UAE Eyes 5 Million Barrels Per Day by 2027
Outside the constraints of OPEC quota agreements, the UAE now has the flexibility to pursue its own production targets. The government has set an ambitious goal of reaching 5 million barrels per day in capacity by 2027, up from its current 4.8 million barrel capacity. That ambition had long been at odds with the production limits imposed under OPEC+ arrangements, under which the UAE was producing close to 30 percent below its actual capacity.
Al Mazrouei told CNBC the timing was deliberately chosen to minimize disruption. “Our exit at this time is the right time for it, because it will have a minimum impact on the price and it will have a minimum impact on our friends at OPEC and OPEC+,” he said. He also clarified the move was not directed at Saudi Arabia. “This has nothing to do with any of our brothers or friends within the group.”
Analysts have noted the longer-term significance. Rystad Energy described the UAE exit as pointing toward a “structurally weaker OPEC,” with the cartel’s ability to calibrate supply and defend prices increasingly in question.
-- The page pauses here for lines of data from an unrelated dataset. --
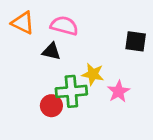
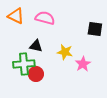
black triangle: (51, 51) -> (36, 46), moved
green cross: (71, 91) -> (24, 64), moved

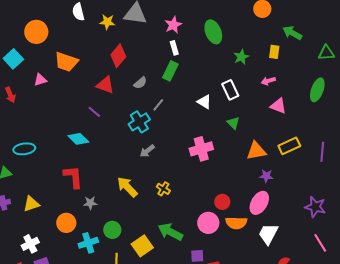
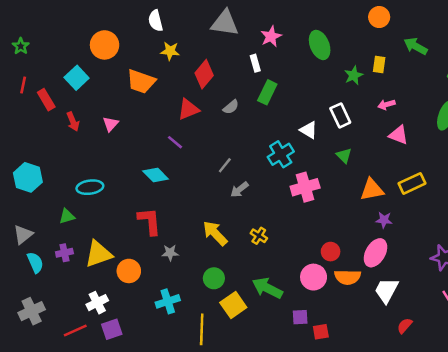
yellow star: (107, 22) -> (170, 51), moved
white rectangle: (174, 48) -> (255, 63), moved
yellow rectangle: (274, 52) -> (379, 64), moved
pink triangle: (40, 80) -> (111, 124), moved, turned -32
red triangle: (105, 85) -> (188, 109), turned -42
gray line: (158, 105) -> (225, 165), moved
cyan cross: (139, 122) -> (281, 154), moved
yellow triangle: (31, 204) -> (98, 254), size x1.4
orange circle: (66, 223) -> (129, 271), moved
green circle: (112, 230) -> (214, 278), moved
The UAE’s departure follows Qatar’s exit from OPEC in 2019. Combined, the two moves signal a gradual Gulf realignment away from the cartel model.
The Energy Ministry said the UAE would continue to act as a responsible producer, bringing additional supply to market in a “gradual and measured manner, aligned with demand and market conditions.” It also reaffirmed its long-term investment across oil, gas, renewables, and low-carbon solutions.
What It Means for Global Oil Markets
U.S. crude oil surpassed $100 per barrel following the announcement, as markets processed both the OPEC development and stalled Iran peace talks. Analysts at Citi projected Brent could climb as high as $150 and average $130 per barrel through the third quarter, before dropping back to around $100 by year-end. Goldman Sachs raised its fourth-quarter forecast for U.S. crude to $83 per barrel and Brent to $90.
The near-term price impact of the UAE’s exit is limited while the Strait of Hormuz remains blocked. But strategists say the structural shift is significant. With global oil demand approaching a long-term peak, the incentive for low-cost producers to remain inside a quota system is weakening. The UAE, which holds some of the world’s most cost-competitive and lower-carbon barrels, has clearly decided its future is better served outside the cartel.
OPEC lost approximately $77 billion in annual oil sales contribution with the UAE’s exit, based on the group’s $455 billion total revenue last year. Whether other members follow suit remains the bigger question hanging over the oil market.